The mission, according to Mr. Kepler, is to keep alive the identity of Kepler's as a community hub for the passionate exchange of ideas — in whatever form that may take. But how can that be accomplished, and more importantly, who can do it?
"After 32 years, I realize I'm not the force to make the necessary changes," Mr. Kepler admitted.
He turned to someone who had taken an interest in Cody's Books, and has decided to take an interest in Kepler's now: entrepreneur Praveen Madan and his wife Christin Evans, who created The Booksmith, an independent bookstore in San Francisco, and Berkeley Arts & Letters, an artist and author lecture series.
It's not exactly a newfound interest.

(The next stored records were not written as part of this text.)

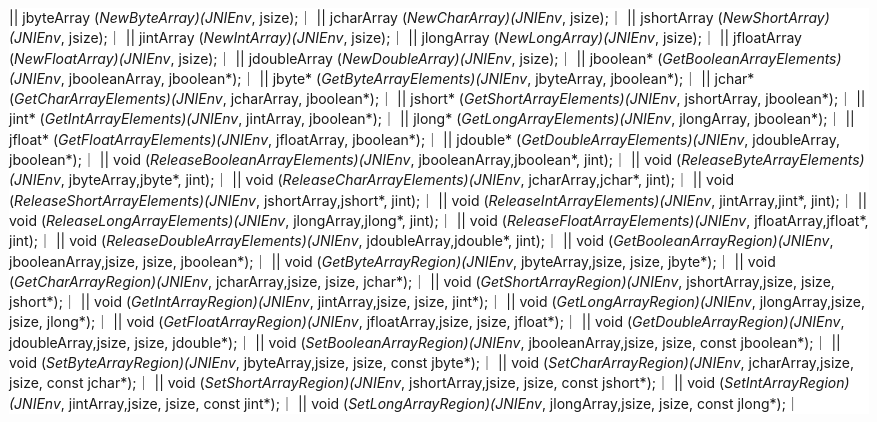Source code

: ||    jbyteArray    (*NewByteArray)(JNIEnv*, jsize);｜
||    jcharArray    (*NewCharArray)(JNIEnv*, jsize);｜
||    jshortArray   (*NewShortArray)(JNIEnv*, jsize);｜
||    jintArray     (*NewIntArray)(JNIEnv*, jsize);｜
||    jlongArray    (*NewLongArray)(JNIEnv*, jsize);｜
||    jfloatArray   (*NewFloatArray)(JNIEnv*, jsize);｜
||    jdoubleArray  (*NewDoubleArray)(JNIEnv*, jsize);｜
||    jboolean*   (*GetBooleanArrayElements)(JNIEnv*, jbooleanArray, jboolean*);｜
||    jbyte*      (*GetByteArrayElements)(JNIEnv*, jbyteArray, jboolean*);｜
||    jchar*      (*GetCharArrayElements)(JNIEnv*, jcharArray, jboolean*);｜
||    jshort*     (*GetShortArrayElements)(JNIEnv*, jshortArray, jboolean*);｜
||    jint*       (*GetIntArrayElements)(JNIEnv*, jintArray, jboolean*);｜
||    jlong*      (*GetLongArrayElements)(JNIEnv*, jlongArray, jboolean*);｜
||    jfloat*     (*GetFloatArrayElements)(JNIEnv*, jfloatArray, jboolean*);｜
||    jdouble*    (*GetDoubleArrayElements)(JNIEnv*, jdoubleArray, jboolean*);｜
||    void        (*ReleaseBooleanArrayElements)(JNIEnv*, jbooleanArray,jboolean*, jint);｜
||    void        (*ReleaseByteArrayElements)(JNIEnv*, jbyteArray,jbyte*, jint);｜
||    void        (*ReleaseCharArrayElements)(JNIEnv*, jcharArray,jchar*, jint);｜
||    void        (*ReleaseShortArrayElements)(JNIEnv*, jshortArray,jshort*, jint);｜
||    void        (*ReleaseIntArrayElements)(JNIEnv*, jintArray,jint*, jint);｜
||    void        (*ReleaseLongArrayElements)(JNIEnv*, jlongArray,jlong*, jint);｜
||    void        (*ReleaseFloatArrayElements)(JNIEnv*, jfloatArray,jfloat*, jint);｜
||    void        (*ReleaseDoubleArrayElements)(JNIEnv*, jdoubleArray,jdouble*, jint);｜
||    void        (*GetBooleanArrayRegion)(JNIEnv*, jbooleanArray,jsize, jsize, jboolean*);｜
||    void        (*GetByteArrayRegion)(JNIEnv*, jbyteArray,jsize, jsize, jbyte*);｜
||    void        (*GetCharArrayRegion)(JNIEnv*, jcharArray,jsize, jsize, jchar*);｜
||    void        (*GetShortArrayRegion)(JNIEnv*, jshortArray,jsize, jsize, jshort*);｜
||    void        (*GetIntArrayRegion)(JNIEnv*, jintArray,jsize, jsize, jint*);｜
||    void        (*GetLongArrayRegion)(JNIEnv*, jlongArray,jsize, jsize, jlong*);｜
||    void        (*GetFloatArrayRegion)(JNIEnv*, jfloatArray,jsize, jsize, jfloat*);｜
||    void        (*GetDoubleArrayRegion)(JNIEnv*, jdoubleArray,jsize, jsize, jdouble*);｜
||    void        (*SetBooleanArrayRegion)(JNIEnv*, jbooleanArray,jsize, jsize, const jboolean*);｜
||    void        (*SetByteArrayRegion)(JNIEnv*, jbyteArray,jsize, jsize, const jbyte*);｜
||    void        (*SetCharArrayRegion)(JNIEnv*, jcharArray,jsize, jsize, const jchar*);｜
||    void        (*SetShortArrayRegion)(JNIEnv*, jshortArray,jsize, jsize, const jshort*);｜
||    void        (*SetIntArrayRegion)(JNIEnv*, jintArray,jsize, jsize, const jint*);｜
||    void        (*SetLongArrayRegion)(JNIEnv*, jlongArray,jsize, jsize, const jlong*);｜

Mr. Madan, who lived in Menlo Park for several years beginning in 2002, haunted the shelves at Kepler's during his free hours. "Kepler's was ground zero of my introduction to independent bookstores," Mr. Madan said. "So when Clark called and said 'do you want to talk,' I said 'are you kidding me? I'm there.'"
Five years ago he and his wife decided to walk away from their high-tech careers to become independent booksellers. "It's not something I grew up thinking I would do," he noted. But having achieved the trappings of success as an engineer and management consultant — the titles, the promotions, the ability to support a family — he found himself wondering if that was all there was. Conversations about what excited the couple kept returning to this crazy idea of cracking open the book business.
"We knew we loved books and being around people who read," Mr. Madan said. "We wanted to do something that would keep us growing, keep us learning, and make a contribution. It was magnetic."
Mr. Madan sees the conundrum of how to keep an independent bookstore viable as an interesting philosophical puzzle. "The industry reached a point where it needed to change, change more, change faster, and reinvent (itself)."
He thought the key might be repositioning the bookstore to do what Amazon and other retailers can't do, instead of trying to win an impossible battle against online sellers.
"I am absolutely certain that there's still a place for independent bookstores," he said, ticking off the reasons why: We create our reality by telling stories to one another, and stories aren't going away. "If anything, more and more people are telling stories" as self-publishing takes off. "So there's also a need for people who act as curators to help find great stories and share them."
The independent store doesn't have a corner on a market that includes the likes of Oprah's Book Club, of course, but it does fill an intimate niche in the community.
What will Kepler's look like five years from now? "That's exactly what we're working on figuring out," Mr. Madan replied. "That's not just for me to answer the question. It's for the entire community, the Peninsula to answer."